> **EXTRACT**
______________________________
Simple C double pointer

Question

I am learning C pointers and quite confused. I tried to search online but couldn't find any clear explanation. This is what I am trying to understand:

int x = 8;
int *ptr = &x;
int **dptr = ptr;

What does **dptr point to, x or *ptr? When I tried to print the content of dptr I found that it contains the address of x instead of *ptr but I am not sure why?

Edited

int x = 8;
int *p = &x;
int **ptr = &p;
int **dptr = ptr;

Answer 1

Given the declarations

int x = 8;
int *p = &x;
int **ptr = &p;
int **dptr = ptr;

Then the following are true:

**dptr == **ptr == *p ==  x == 8  (int)
 *dptr ==  *ptr ==  p == &x       (int *)
  dptr ==   ptr == &p             (int **)

Answer 2

int x = 8;
int *p = &x;
int **ptr = &p;
int **dptr = ptr;

First, the value 8 is stored in x.

Next, with the statement

int *p = &x;

p will point to x ( that is , p now stores the address of x )

Next

int **ptr = &p;

Now ptr will store the address of p, which in turn stores the address of x

int **dptr = ptr;

dptr stores the address of ptr which in turn stores the address of p which points to x.

So, Now, **dptr will have the value of the integer x.

Answer 3

First off, I assume you meant: int **dptr = &ptr; as int **dptr = ptr; is invalid.

int x = 8;
int *ptr = &x;
int **dptr = &ptr;

dptr points to ptr object.

*dptr points to x object.

**dptr is not a pointer but the int object x.

EDIT: question was edited, ptr was an int * but seems to be an int ** now...
______________________________
> **WORK ORDER 1**
In the thread on C double pointers, what does Answer 3 say **dptr is?
> **WORK ORDER 2**
Rewrite the paragraph in the thread on C double pointers that begins "I am learning C pointers" as one shorter sentence.

> **INFORMATION SUPPLIED**
______________________________
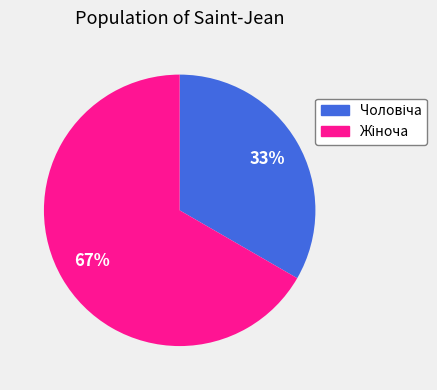

Is there a majority slice in this chart?

Yes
______________________________
> **WRITTEN SOLUTION 1**
It is not a pointer but the int object x.

> **WRITTEN SOLUTION 2**
The asker is learning C pointers, is confused, and found no clear explanation in an online search.